━━━━━ PASSAGE SHOWN
# Happy Birthday To... Gazzer



## jamman (May 6, 2002)

Happy Birthday Numbnutz


----------



## Gazzer (Jun 12, 2010)

only 49 james and at work yeahhhhhhhhhhh, cheers dude.


----------



## jamman (May 6, 2002)

old cunt x


----------



## davelincs (Jan 1, 2010)

Happy Birthday Gaz


----------



## Garth (Feb 7, 2012)

Happy birthday :smile:


----------



## Paulj100 (Mar 24, 2009)

Happy birthday Gaz [smiley=drummer.gif]

Paul


----------



## conlechi (May 6, 2006)

Have a good one Gaz [smiley=cheers.gif]


----------



## Audiphil (Oct 23, 2012)

Happy birthday, enjoy


----------



## Shug750S (Feb 6, 2012)

Working on your birthday? Never a good sign. Everyone should have their birthday off.

Anyway, have a good un


----------



## Gazzer (Jun 12, 2010)

cheers guys, mrs working a double so it would be sit at home alone or come in and get some jobs completed then go home tonight and get pissed and have a curry...........so here i am lol.
━━━━━━━━━━
━━━━━ DATA PROVIDED
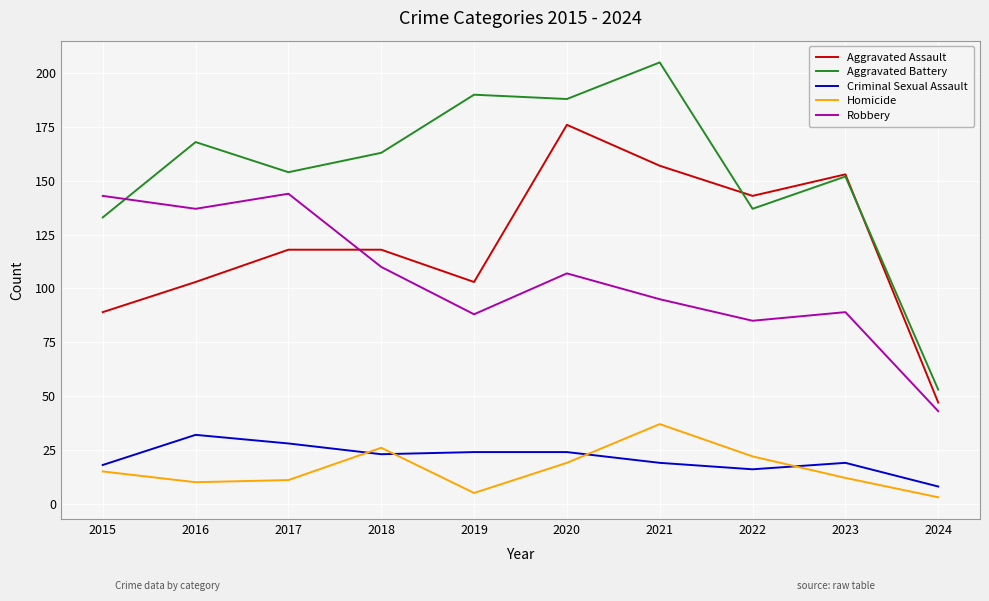

What is the approximate value of Aggravated Battery at 2022?

137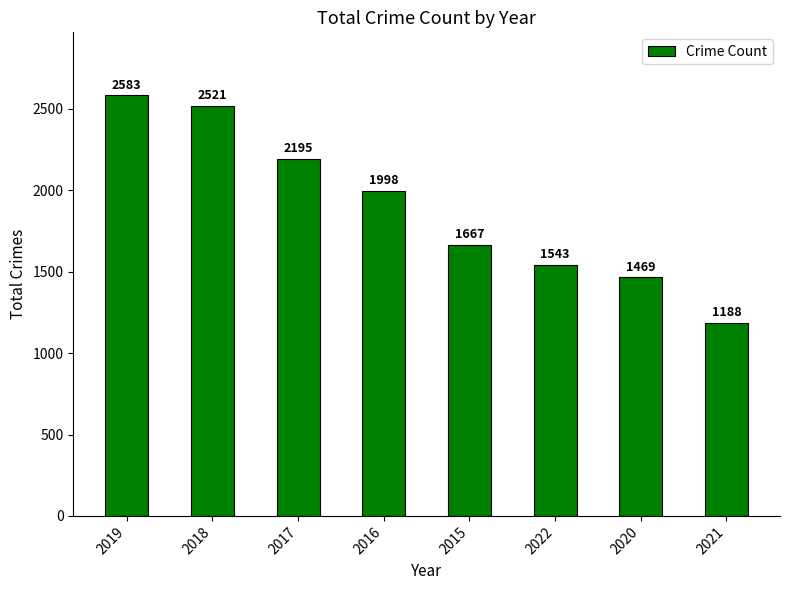

What is the value of the 3rd bar from the left?

2195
━━━━━━━━━━
Can you transcribe the stretch of the birthday thread above from "cheers guys, mrs" through "here i am lol."?

cheers guys, mrs working a double so it would be sit at home alone or come in and get some jobs completed then go home tonight and get pissed and have a curry...........so here i am lol.